EXERCISE PASSAGE >>
^^^^^^^^

Let’s try an experiment. For the next 30 seconds, run your mind over everything that you’re wearing, from your shirt to your shoes. Consider whatever you may have in your pocket – your smart phone perhaps. Think about the computer that you’re using, the car that sits in your drive, the food that you will eat this evening, the items in your garage. What about your hobbies? Your trainers or your golf clubs or your fishing rods or your books or e-book readers? Then ask one question: how many of these items or parts of them are made or grown or resourced in the UK?

My guess is that your answer will be pretty much same as mine. Just about everything we use or touch or eat or own comes wholly or partly from another country. And that’s why, on the most basic level, global politics ends at home. Decisions taken or events occurring thousands of miles away can impact us and our businesses in ways that we may be unprepared for.

Hard Brexit
No one knows if it’s going to happen or if or when Brexit – soft or hard – will take place. That includes your direct overseas customers and suppliers or those suppliers or customers you deal with indirectly – the suppliers of raw materials to your suppliers, the customers of the customers you supply.

What we do know is that sterling has already lost value against the euro and the US dollar, which are the currencies in which most world trade is conducted. Pundits and markets are saying hard Brexit will cause sterling to weaken again. So just about anything that we import is likely to go up in price, in terms of our pounds in the bank and that spells inflation.

^^^^^^^^

LISTED ENTRIES >>
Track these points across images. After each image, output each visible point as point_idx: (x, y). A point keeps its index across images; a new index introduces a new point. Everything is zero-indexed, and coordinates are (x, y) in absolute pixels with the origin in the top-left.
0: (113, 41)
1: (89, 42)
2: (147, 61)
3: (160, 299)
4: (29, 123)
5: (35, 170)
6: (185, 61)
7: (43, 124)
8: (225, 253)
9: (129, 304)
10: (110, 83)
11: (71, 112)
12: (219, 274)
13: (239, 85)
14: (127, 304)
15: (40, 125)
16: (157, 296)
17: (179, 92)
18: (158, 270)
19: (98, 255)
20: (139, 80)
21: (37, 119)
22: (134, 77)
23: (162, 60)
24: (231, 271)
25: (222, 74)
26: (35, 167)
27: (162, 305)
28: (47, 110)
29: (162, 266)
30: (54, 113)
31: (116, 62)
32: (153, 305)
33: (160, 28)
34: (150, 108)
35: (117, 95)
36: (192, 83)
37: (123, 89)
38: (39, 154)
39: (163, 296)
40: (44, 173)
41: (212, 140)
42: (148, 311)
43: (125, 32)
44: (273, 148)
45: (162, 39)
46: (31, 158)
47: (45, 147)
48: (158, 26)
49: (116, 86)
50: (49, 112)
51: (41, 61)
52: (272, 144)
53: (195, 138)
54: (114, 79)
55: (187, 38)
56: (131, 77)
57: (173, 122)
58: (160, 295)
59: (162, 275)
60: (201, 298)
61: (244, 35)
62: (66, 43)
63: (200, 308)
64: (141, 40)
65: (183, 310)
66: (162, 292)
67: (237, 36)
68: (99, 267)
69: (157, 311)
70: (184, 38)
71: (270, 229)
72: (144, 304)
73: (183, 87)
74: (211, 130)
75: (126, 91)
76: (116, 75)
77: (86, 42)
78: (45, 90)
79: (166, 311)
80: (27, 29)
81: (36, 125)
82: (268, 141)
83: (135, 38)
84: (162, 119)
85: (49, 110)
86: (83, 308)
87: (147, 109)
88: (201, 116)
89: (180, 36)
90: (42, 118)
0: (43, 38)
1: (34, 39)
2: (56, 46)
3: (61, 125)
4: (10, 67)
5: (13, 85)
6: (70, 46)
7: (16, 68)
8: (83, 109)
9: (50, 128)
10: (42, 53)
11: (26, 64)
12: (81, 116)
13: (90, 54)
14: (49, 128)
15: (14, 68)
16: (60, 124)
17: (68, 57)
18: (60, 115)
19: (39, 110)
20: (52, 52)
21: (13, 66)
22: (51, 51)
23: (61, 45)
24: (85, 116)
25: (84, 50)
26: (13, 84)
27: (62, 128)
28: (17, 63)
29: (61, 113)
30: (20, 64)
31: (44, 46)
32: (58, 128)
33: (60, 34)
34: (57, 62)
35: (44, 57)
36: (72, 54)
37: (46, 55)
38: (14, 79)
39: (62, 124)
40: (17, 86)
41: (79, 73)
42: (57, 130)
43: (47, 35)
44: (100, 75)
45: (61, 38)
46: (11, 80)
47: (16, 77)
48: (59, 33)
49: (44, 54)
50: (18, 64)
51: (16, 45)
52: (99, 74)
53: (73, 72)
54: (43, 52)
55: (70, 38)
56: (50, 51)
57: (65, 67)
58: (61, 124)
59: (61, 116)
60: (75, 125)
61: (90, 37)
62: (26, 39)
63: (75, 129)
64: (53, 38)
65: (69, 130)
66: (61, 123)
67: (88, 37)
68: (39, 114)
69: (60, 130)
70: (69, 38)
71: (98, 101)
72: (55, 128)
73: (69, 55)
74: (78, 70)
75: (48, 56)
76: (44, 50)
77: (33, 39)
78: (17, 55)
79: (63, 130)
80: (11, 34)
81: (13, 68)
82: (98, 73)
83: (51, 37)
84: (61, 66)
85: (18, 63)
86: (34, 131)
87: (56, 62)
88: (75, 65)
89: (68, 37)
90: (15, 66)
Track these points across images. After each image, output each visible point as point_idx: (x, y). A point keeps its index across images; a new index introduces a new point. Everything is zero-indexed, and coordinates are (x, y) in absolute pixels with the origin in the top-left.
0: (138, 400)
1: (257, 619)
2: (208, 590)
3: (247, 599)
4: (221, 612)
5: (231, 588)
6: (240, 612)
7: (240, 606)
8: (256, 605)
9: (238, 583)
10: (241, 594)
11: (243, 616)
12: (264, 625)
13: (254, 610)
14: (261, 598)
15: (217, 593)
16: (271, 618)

^^^^^^^^

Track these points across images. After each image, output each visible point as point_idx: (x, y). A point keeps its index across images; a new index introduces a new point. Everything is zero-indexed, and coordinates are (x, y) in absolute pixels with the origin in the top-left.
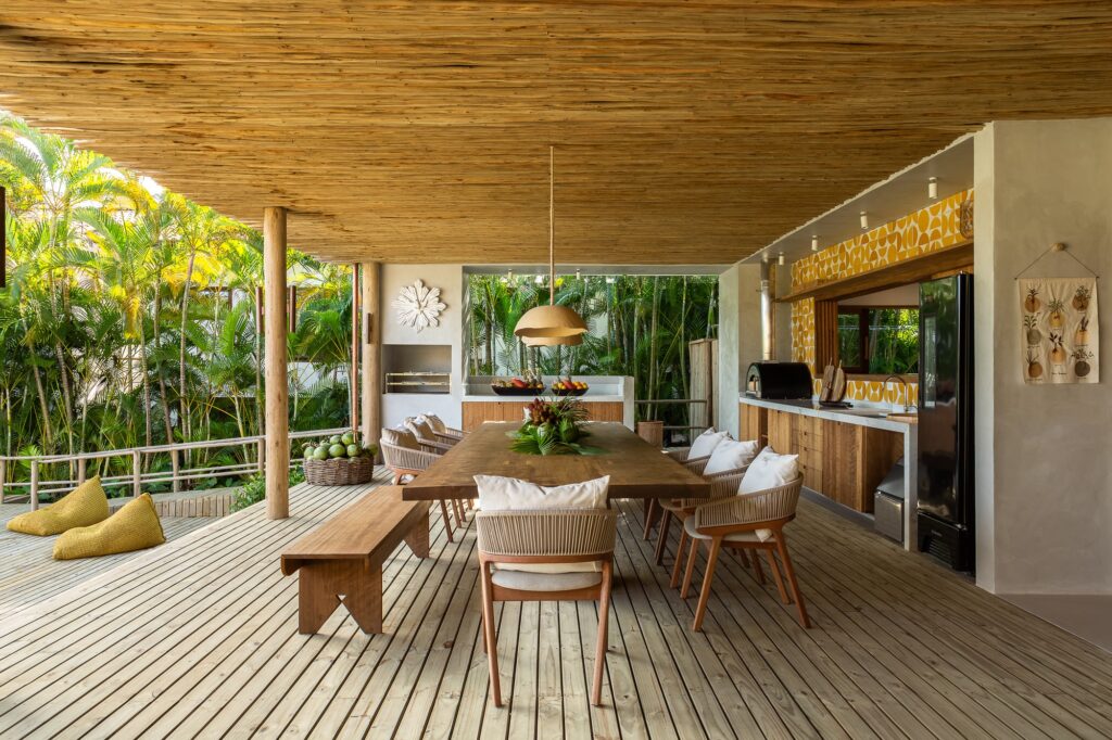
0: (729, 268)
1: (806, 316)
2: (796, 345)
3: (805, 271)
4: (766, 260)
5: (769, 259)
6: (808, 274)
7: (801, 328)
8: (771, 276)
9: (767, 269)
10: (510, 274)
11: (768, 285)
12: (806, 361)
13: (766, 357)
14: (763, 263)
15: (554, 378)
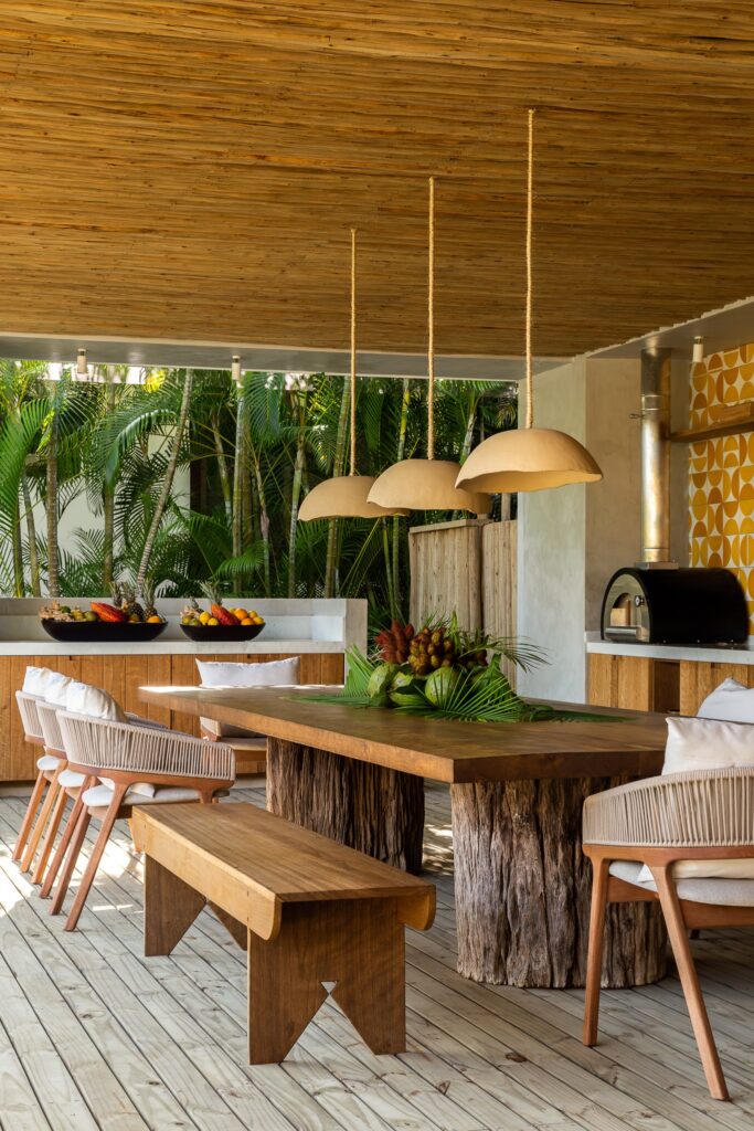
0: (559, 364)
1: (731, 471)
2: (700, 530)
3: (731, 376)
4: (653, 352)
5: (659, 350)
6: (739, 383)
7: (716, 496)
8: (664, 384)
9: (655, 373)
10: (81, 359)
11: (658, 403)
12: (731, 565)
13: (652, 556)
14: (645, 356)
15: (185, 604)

^^^^^^^^

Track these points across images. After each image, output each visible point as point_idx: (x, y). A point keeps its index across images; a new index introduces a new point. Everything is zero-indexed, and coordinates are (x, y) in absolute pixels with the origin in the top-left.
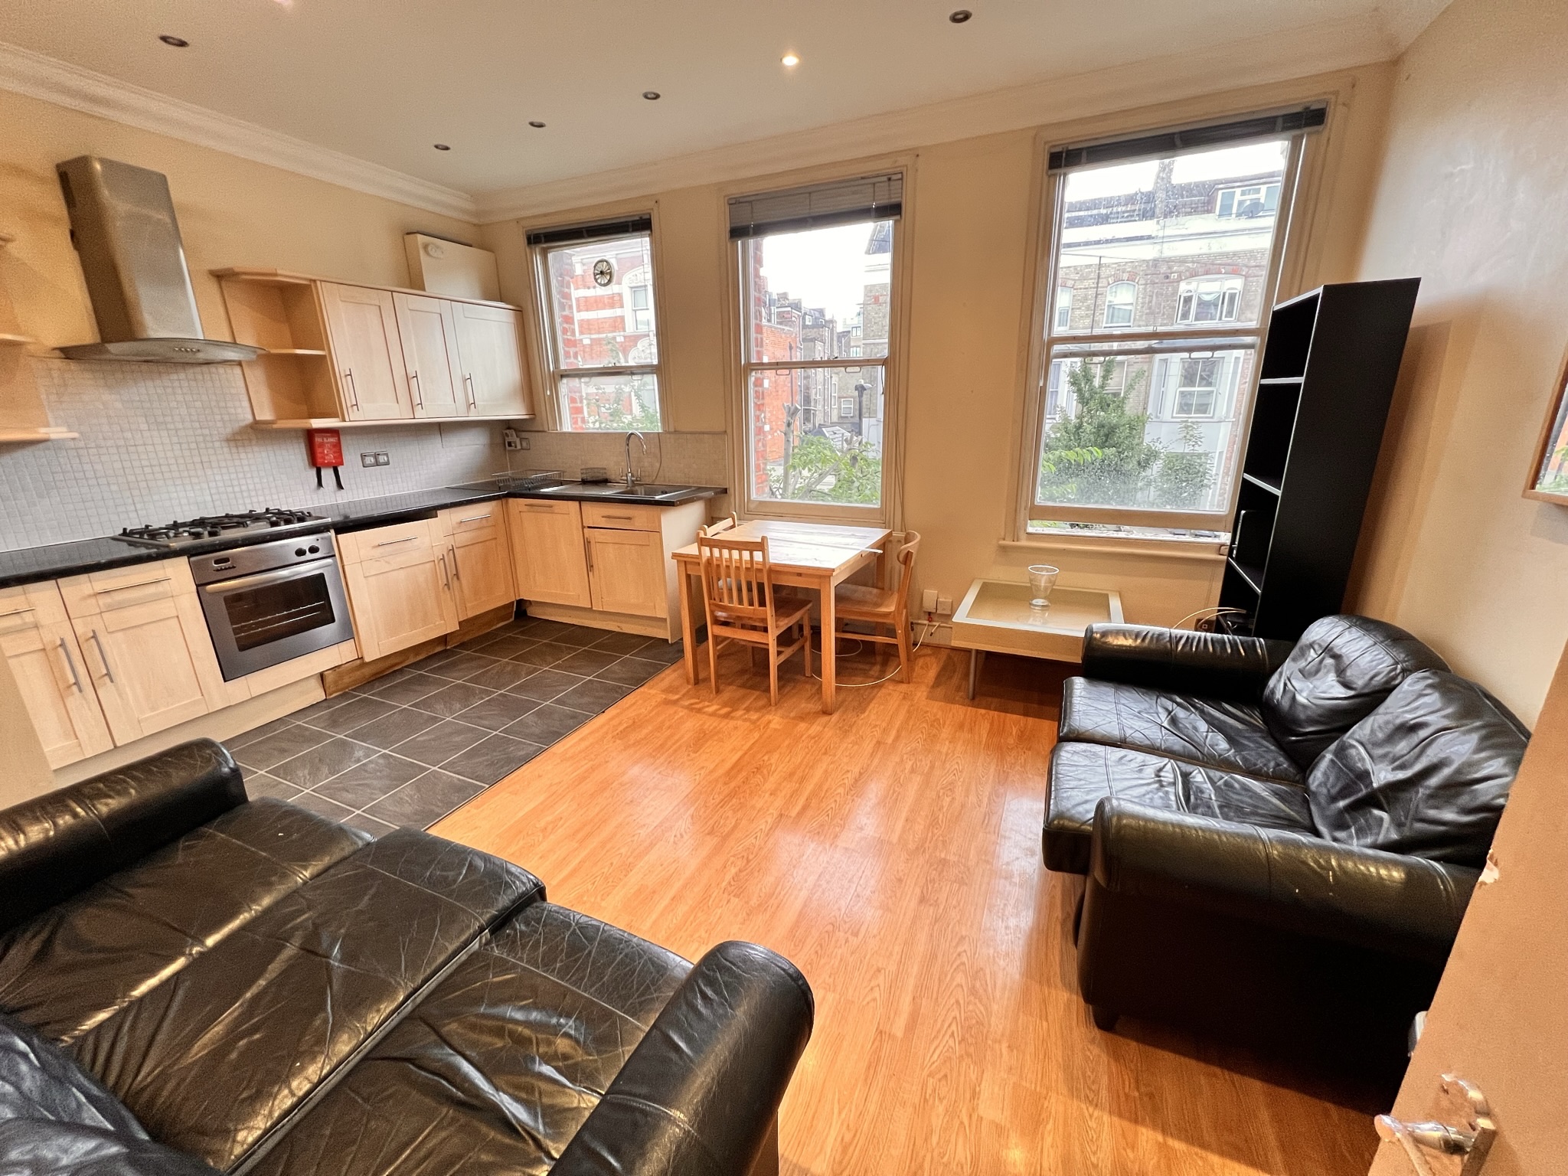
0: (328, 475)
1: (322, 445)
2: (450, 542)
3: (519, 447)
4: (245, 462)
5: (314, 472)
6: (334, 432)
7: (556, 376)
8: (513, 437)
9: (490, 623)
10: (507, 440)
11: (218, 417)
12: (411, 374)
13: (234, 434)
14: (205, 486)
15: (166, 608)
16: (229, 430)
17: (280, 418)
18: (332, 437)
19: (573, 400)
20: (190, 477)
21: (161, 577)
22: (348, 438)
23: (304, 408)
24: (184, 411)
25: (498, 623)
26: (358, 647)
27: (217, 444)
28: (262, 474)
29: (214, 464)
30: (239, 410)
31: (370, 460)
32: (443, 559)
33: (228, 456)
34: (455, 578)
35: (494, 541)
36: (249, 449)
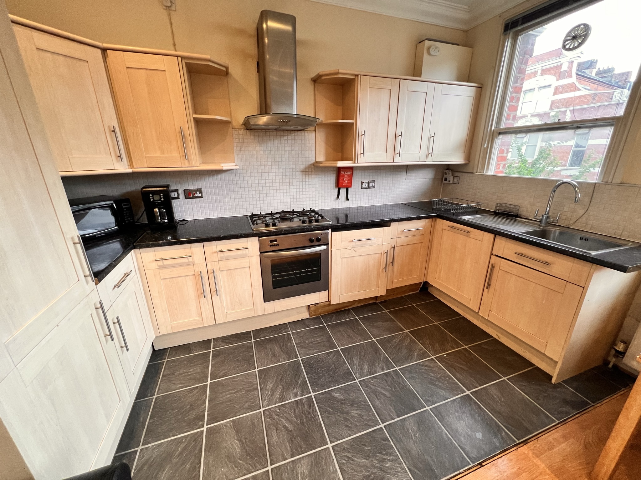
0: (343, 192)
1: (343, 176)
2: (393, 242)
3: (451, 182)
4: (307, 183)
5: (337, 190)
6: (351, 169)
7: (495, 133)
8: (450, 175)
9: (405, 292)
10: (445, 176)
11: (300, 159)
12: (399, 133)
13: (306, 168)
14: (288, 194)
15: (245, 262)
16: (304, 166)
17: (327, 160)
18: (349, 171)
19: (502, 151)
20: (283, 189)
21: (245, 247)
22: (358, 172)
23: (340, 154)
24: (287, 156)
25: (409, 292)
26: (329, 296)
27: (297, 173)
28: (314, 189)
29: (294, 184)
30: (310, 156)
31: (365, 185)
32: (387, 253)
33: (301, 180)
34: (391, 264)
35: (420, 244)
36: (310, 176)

^^^^^^^^

TRY IT >>
Repeat word for word the part of the Brexit text that begins at the words "My guess is" and stops after the words "be unprepared for.".

TASK OUTPUT >>
My guess is that your answer will be pretty much same as mine. Just about everything we use or touch or eat or own comes wholly or partly from another country. And that’s why, on the most basic level, global politics ends at home. Decisions taken or events occurring thousands of miles away can impact us and our businesses in ways that we may be unprepared for.